Cloud Security - What is Recon
In cloud security, Recon (short for Reconnaissance) is the phase where an attacker gathers information about your cloud environment to identify vulnerabilities, valid entry points, and assets they can exploit.
It corresponds to TA0043 in the MITRE ATT&CK framework and is often the first step in a cloud breach.
Unlike traditional network recon (scanning IP addresses), cloud recon focuses heavily on identifying services, permissions, and misconfigurations rather than just open ports.
The Two Types of Cloud Recon
Cloud reconnaissance is generally split into two categories based on the attacker's perspective:
A. External Recon (Unauthenticated)
The attacker is on the "outside" looking in. They have no credentials yet and are trying to find public leaks or exposed assets.
- Bucket Enumeration: Guessing names of S3 buckets (AWS) or Blob Storage containers (Azure) to see if they are publicly readable.
- User Enumeration: Checking if specific email addresses are valid users in your cloud tenant (often via error messages in login portals).
- Public Service Scanning: Looking for exposed management consoles, databases (RDS, CosmosDB), or Kubernetes API endpoints left open to the internet.
- GitHub/Code Scraping: Searching public code repositories for accidentally committed API keys or hardcoded cloud credentials.
B. Internal Recon (Authenticated)
The attacker has gained some level of access (e.g., they stole a developer's API key or compromised a web server). Now they need to figure out who they are and what they can touch.
- "Who Am I?": Running commands (like
aws sts get-caller-identity) to see which user or role they have compromised. - Permission Enumeration: Brute-forcing API calls to map out what permissions they have (since there is no simple "list my permissions" command for attackers).
- Metadata Service Querying: Accessing the internal instance metadata service (IMDS) from a compromised VM to steal temporary credentials.
Common Techniques
| Technique | Description |
|---|---|
| Google Dorking | Using advanced Google searches (e.g., site:s3.amazonaws.com "confidential") to find exposed files. |
| DNS Walking | Analyzing subdomains to find cloud resources (e.g., dev-api.company.com pointing to a Load Balancer). |
| GitHub Leaks | Searching for AKIA... (AWS access key format) in public code commits. |
| Port Scanning | Traditional Nmap scans, but targeted at cloud IP ranges (though cloud providers often throttle this). |
Popular Cloud Recon Tools
Security professionals use these tools to simulate attacks and find gaps before hackers do:
- Prowler: A command-line tool that scans AWS, Azure, and GCP to check for security best practices and misconfigurations (CIS Benchmarks).

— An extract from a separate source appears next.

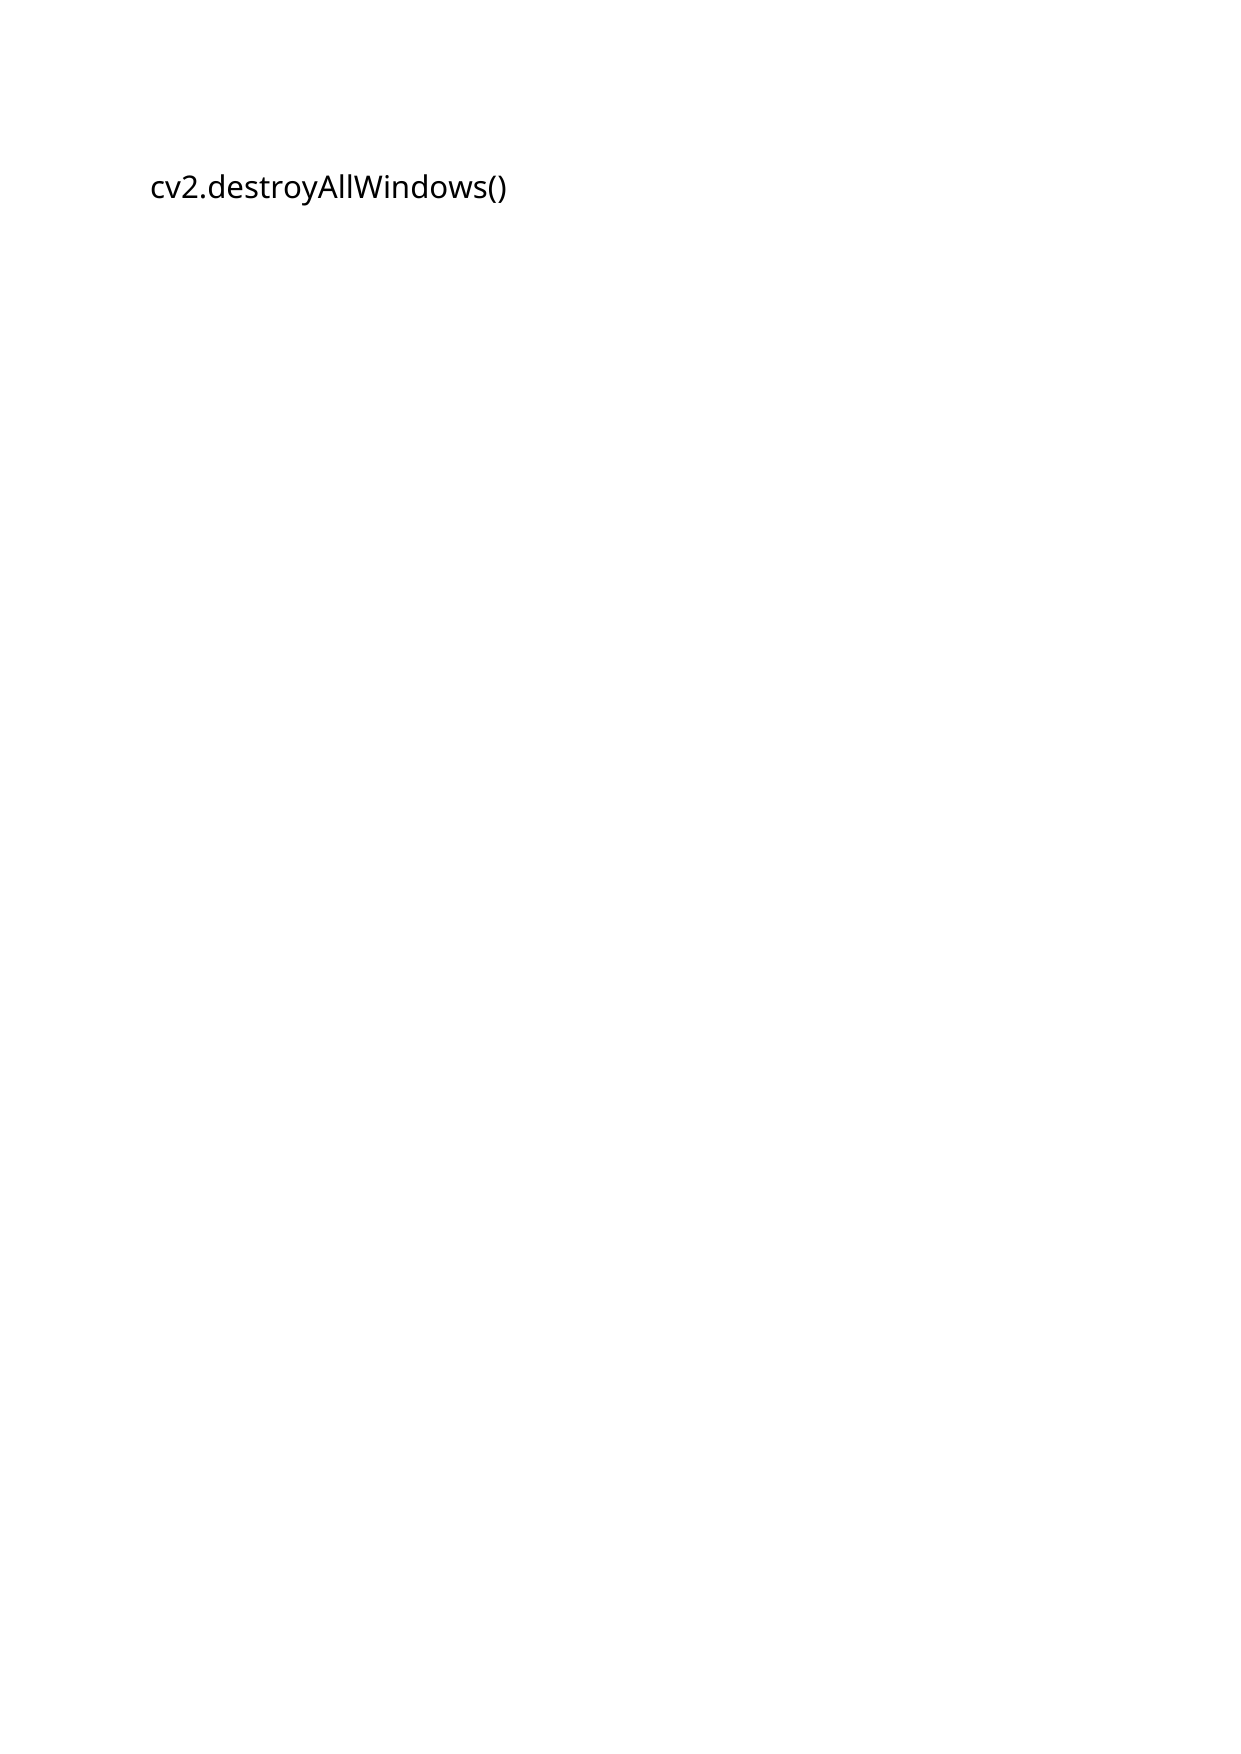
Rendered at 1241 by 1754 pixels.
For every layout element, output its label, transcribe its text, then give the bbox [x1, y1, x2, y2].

- ScoutSuite: An open-source multi-cloud auditing tool that downloads your cloud configuration and presents a navigable report of potential risks.
- Pacu: An "exploitation framework" for AWS (similar to Metasploit) that includes modules specifically for reconnaissance and enumerating permissions.
- CloudMapper: A tool for visualizing your AWS network and IAM (Identity and Access Management) relationships.
- Shodan / Censys: "Search engines for hackers" that scan the entire internet and can tell you which of your cloud assets are publicly visible.
Summary
If someone mentions "Recon" in a cloud meeting, they are talking about the discovery phase.
- Defenders want to prevent recon by reducing the attack surface (hiding public buckets, removing unused keys).
- Attackers use recon to find the "unlocked door" (a misconfigured firewall, a leaked key, or a public S3 bucket) to get inside.